Functionalization of 3D Printed Polylactic Acid by Supercritical CO₂ Impregnation with Mango Leaf Extract and Evaluation with Endothelial Colony Forming Cells and Mesenchymal Stromal Cells

Poly(lactic acid) (PLA) devices can be functionalized with plant derived bioactives to introduce antioxidant activity while maintaining manufacturability and cytocompatibility. Here, a polyphenol rich mango leaf extract (MLE) was obtained by enhanced solvent extraction and incorporated into PLA using supercritical carbon dioxide assisted impregnation. Two manufacturing sequences were compared: impregnation after three dimensional (3D) printing of discs and impregnation of filaments prior to printing. Extract yield and radical scavenging capacity were quantified, and impregnation efficiency was assessed as a function of pressure and temperature. Biological performance was evaluated using adipose tissue derived endothelial colony forming cells (ECFCs) and adipose tissue derived mesenchymal stromal cells (MSCs), cultured separately and in co culture on functionalized substrates.
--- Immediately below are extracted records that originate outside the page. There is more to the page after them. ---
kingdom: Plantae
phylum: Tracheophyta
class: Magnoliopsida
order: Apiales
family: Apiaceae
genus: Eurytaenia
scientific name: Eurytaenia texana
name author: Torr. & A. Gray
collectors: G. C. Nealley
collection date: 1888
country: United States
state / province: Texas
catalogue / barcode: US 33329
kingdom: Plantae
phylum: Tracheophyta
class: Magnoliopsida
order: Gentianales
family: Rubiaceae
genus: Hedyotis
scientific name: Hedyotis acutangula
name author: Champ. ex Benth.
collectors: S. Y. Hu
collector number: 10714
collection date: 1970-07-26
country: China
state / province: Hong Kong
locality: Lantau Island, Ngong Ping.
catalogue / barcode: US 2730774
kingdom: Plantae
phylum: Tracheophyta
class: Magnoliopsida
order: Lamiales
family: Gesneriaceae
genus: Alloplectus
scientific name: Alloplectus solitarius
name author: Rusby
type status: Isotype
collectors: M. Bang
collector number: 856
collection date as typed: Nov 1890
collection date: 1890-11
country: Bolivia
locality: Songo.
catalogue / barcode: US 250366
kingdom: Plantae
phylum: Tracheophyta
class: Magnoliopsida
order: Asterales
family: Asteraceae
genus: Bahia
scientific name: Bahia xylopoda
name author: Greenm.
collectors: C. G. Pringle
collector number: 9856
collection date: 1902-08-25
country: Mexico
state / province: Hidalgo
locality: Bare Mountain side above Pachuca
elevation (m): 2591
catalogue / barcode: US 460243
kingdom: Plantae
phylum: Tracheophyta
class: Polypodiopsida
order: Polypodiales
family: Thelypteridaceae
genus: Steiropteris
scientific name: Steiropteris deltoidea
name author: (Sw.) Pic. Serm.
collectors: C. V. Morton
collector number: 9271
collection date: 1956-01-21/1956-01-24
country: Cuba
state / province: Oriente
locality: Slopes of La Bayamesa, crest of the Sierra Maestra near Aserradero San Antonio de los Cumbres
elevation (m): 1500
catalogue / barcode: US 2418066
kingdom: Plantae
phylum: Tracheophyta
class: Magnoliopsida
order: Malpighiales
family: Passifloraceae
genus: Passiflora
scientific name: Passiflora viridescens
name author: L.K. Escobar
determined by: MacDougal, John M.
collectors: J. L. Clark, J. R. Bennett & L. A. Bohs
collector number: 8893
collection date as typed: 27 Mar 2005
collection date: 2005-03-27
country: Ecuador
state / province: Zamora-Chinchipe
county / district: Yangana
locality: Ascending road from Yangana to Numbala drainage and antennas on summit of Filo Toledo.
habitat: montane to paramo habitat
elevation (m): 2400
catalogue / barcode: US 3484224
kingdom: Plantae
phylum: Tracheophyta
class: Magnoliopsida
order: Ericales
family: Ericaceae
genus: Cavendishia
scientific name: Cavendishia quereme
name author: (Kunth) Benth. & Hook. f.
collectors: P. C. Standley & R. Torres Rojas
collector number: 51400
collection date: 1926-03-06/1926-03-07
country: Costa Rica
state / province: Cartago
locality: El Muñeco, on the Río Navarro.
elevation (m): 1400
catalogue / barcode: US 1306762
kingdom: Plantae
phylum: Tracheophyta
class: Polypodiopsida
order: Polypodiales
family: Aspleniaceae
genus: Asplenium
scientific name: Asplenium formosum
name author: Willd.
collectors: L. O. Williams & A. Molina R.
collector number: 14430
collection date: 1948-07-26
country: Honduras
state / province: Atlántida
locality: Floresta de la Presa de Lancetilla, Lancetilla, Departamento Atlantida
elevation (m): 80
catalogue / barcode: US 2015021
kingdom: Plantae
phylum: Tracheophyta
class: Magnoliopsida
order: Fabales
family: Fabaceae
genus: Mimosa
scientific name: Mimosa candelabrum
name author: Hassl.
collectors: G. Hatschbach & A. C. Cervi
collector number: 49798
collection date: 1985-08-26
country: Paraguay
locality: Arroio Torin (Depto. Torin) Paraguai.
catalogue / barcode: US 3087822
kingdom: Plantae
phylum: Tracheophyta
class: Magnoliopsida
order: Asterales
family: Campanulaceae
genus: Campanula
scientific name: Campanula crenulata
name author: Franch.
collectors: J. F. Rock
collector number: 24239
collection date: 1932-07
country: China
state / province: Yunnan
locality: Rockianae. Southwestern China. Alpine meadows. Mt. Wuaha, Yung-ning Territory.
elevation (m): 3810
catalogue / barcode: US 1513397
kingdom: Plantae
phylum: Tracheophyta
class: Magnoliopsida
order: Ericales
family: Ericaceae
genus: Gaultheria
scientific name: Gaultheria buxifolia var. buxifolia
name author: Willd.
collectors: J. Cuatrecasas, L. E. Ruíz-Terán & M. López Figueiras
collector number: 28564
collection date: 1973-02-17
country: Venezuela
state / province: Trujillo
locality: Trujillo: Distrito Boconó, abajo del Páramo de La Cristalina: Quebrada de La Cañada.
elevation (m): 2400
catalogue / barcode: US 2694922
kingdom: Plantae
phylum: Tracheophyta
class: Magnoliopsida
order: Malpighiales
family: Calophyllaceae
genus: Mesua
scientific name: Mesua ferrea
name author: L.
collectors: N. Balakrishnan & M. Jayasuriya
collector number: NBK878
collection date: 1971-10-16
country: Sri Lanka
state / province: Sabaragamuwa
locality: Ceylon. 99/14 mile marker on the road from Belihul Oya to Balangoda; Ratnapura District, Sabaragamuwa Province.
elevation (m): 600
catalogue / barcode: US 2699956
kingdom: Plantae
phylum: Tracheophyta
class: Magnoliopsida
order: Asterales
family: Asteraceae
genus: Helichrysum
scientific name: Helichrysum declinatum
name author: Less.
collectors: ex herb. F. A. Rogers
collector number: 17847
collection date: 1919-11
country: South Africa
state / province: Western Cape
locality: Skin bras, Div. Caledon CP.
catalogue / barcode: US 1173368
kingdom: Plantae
Impregnation after printing provided higher and more reproducible loading while preserving disc geometry, whereas impregnation before printing promoted swelling and printing associated deformation that compromised structural fidelity. Cell based analyses supported improved adhesion, spatial distribution and proliferative status on discs produced by impregnation after printing under low temperature and high pressure conditions, without evidence of selective loss of either population in co culture by flow cytometry. These results support post print supercritical impregnation as a robust route to generate antioxidant, cell supportive PLA scaffolds from agricultural by products with potential relevance for vascular oriented biomedical applications.